Action is coarsened thought; thought becomes concrete, obscure, and unconscious.
Dreams are excursions into the limbo of things, a semi-deliverance from the human prison.
Unconsciousness, spontaneity, instinct ... hold us to the earth and dictate the relatively good and useful.
We are always making God our accomplice so that we may legalize our own inequities.
To do easily what is difficult for others is the mark of talent. To do what is impossible for talent is the mark of genius.
The growth and development of the soul is more important than power and glory.
An error is the more dangerous the more truth it contains.
Kindness is gladdening the hearts of those who are traveling the dark journey with us.
Happiness does away with ugliness, and even makes the beauty of beauty.
Blessed be childhood, which brings down something of heaven into the midst of our rough earthliness.
To be misunderstood even by those whom one loves is the cross and bitterness of life. It is the secret of that sad and melancholy smile on the lips of great men which so few understand.
Are we not all shipwrecked, ... condemned to death? ... However impatient our neighbours make us, however much indignation our race arouses, we are all bound together, and the companions of a chain-gang have everything to lose by mutual insults ...
At bottom, everything depends upon the presence or absence of one single element in the soul - HOPE
I begin to realize that my memory is a great catacomb, and that below my actual standing-ground there is layer after layer of historical ashes.
Is the life of mind something like that of great trees of immemorial growth? Is the living layer of consciousness super-imposed upon hundreds of dead layers? Dead? No doubt this is too much to say, but still, when memory is slack the past becomes almost as though it had never been. To remember that we did know once is not a sign of possession but a sign of loss; it is like the number of an engraving which is no longer on its nail, the title of a volume no longer to be found on its shelf. My mind is the empty frame of a thousand vanished images.
Man becomes man only by his intelligence, but he is man only by his heart.
I have never felt any inward assurance of genius, or any presentiment of glory or of happiness.
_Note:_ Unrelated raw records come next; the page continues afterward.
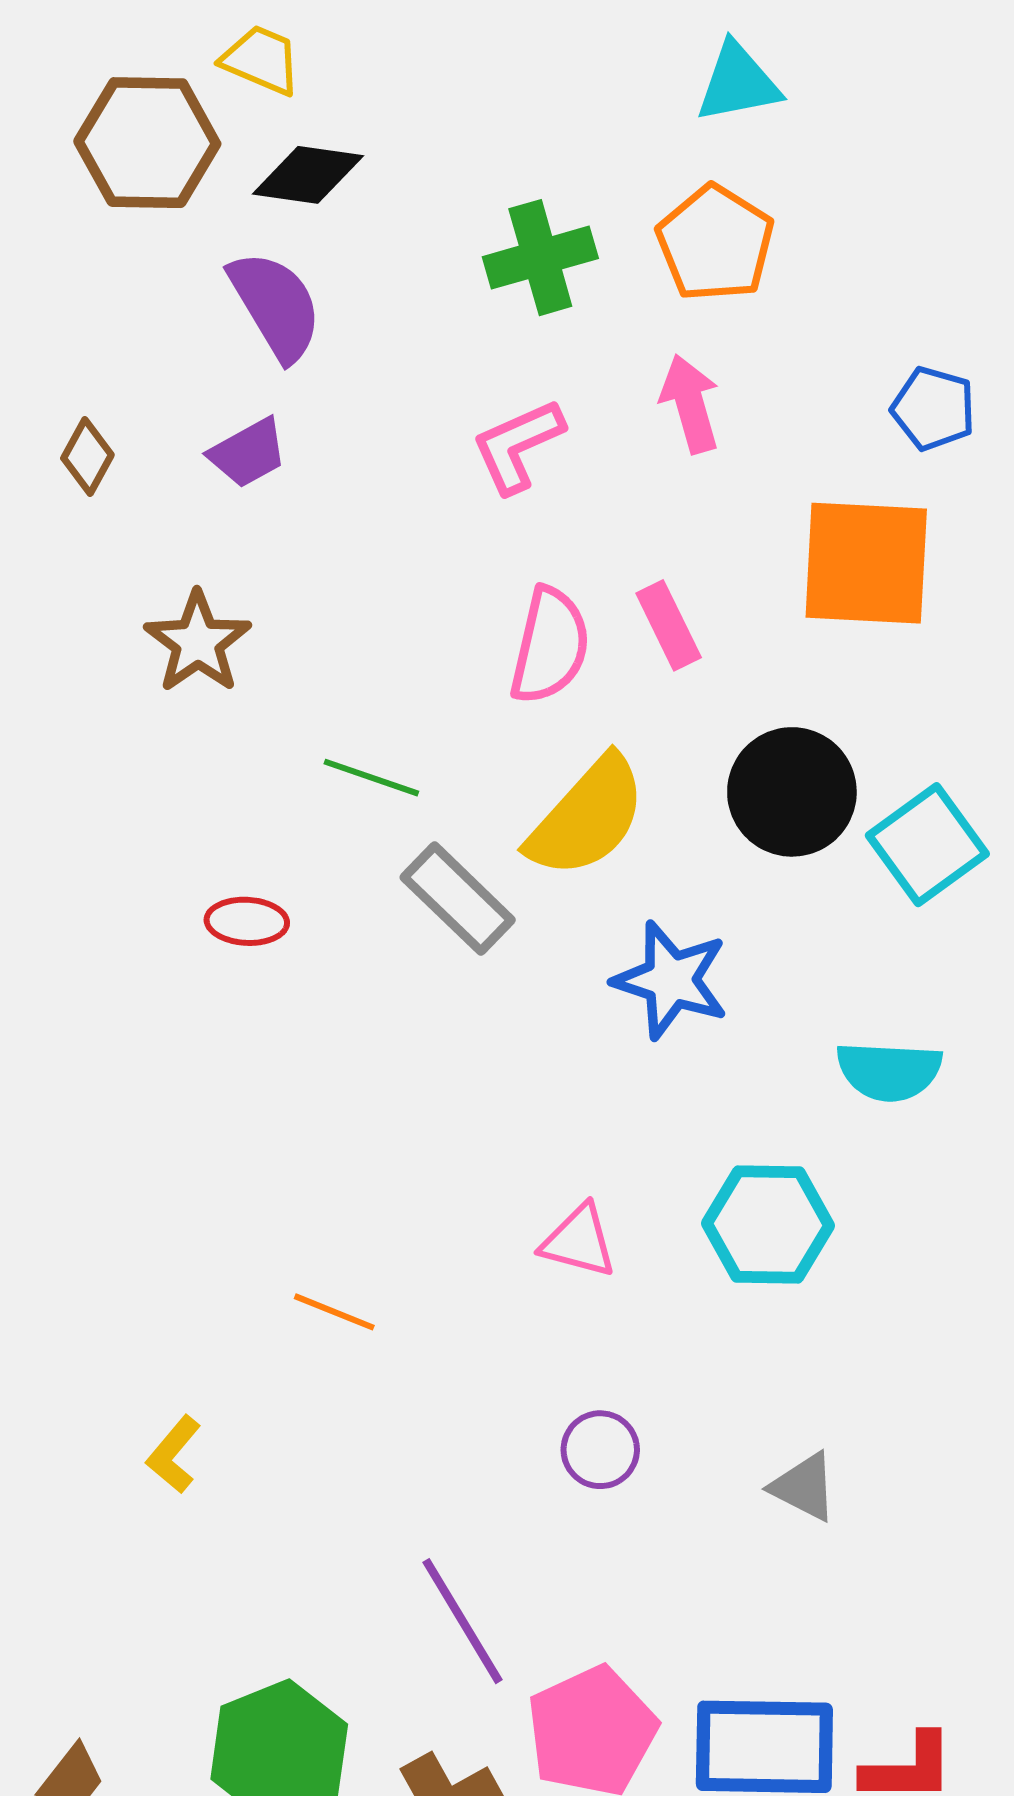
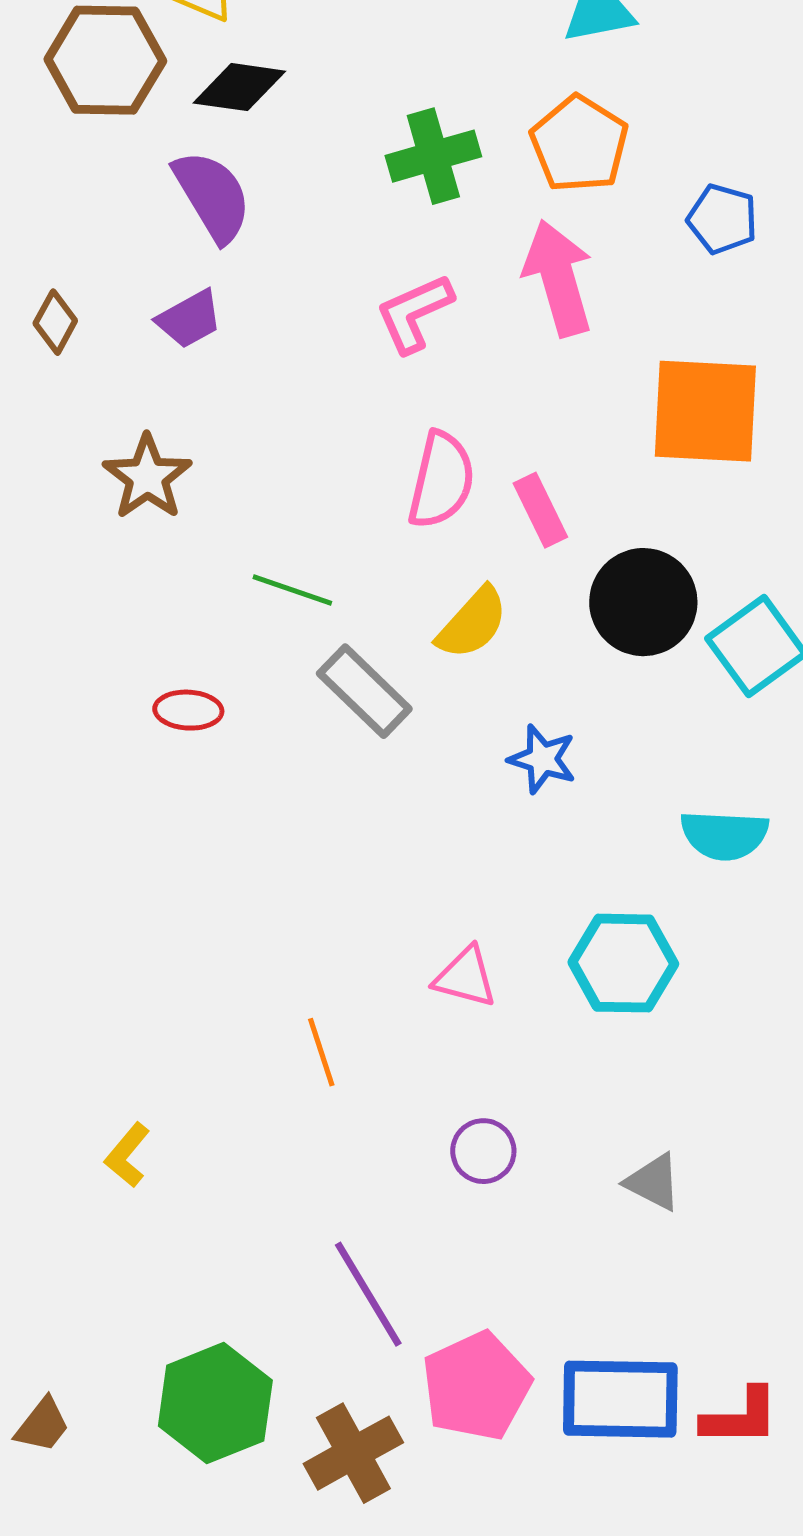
pink arrow: (690, 404) -> (558, 278), size x1.4
blue pentagon: (933, 409) -> (722, 219), moved
pink rectangle: (669, 625) -> (540, 510), moved
yellow semicircle: (587, 817) -> (472, 623), size x0.7
blue star: (671, 980) -> (542, 759), size x0.7
orange line: (334, 1312) -> (321, 1052), moved, turned 50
I have never seen myself in imagination great or famous, or even a husband, a father, an influential citizen. This indifference to the future, this absolute self-distrust, are, no doubt, to be taken as signs. What dreams I have are all vague and indefinite; I ought not to live, for I am now scarcely capable of living.
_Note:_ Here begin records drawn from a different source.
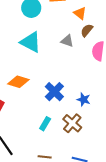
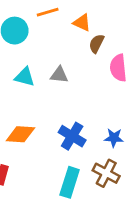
gray triangle: (67, 41) -> (59, 75), moved
cyan triangle: (31, 42) -> (25, 77), size x0.7
cyan rectangle: (45, 124) -> (70, 182), size x1.5

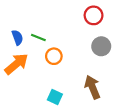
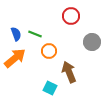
red circle: (94, 15) -> (71, 16), moved
brown arrow: (92, 87) -> (69, 72), moved

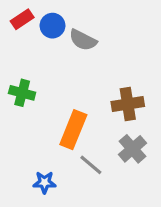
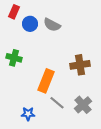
red rectangle: (22, 19) -> (14, 12), turned -32
blue circle: (52, 26) -> (30, 24), moved
gray cross: (133, 149) -> (83, 105), moved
Our systems, perhaps, are nothing more than an unconscious apology for our faults, a gigantic scaffolding whose object is to hide from us our favorite sin.
Do not despise your situation; in it you must act, suffer, and conquer. From every point on earth we are equally near to heaven and to the infinite.
Righteous ends, thus approved, absolve of guilt the most violent means.
Emancipation from error is the condition of real knowledge.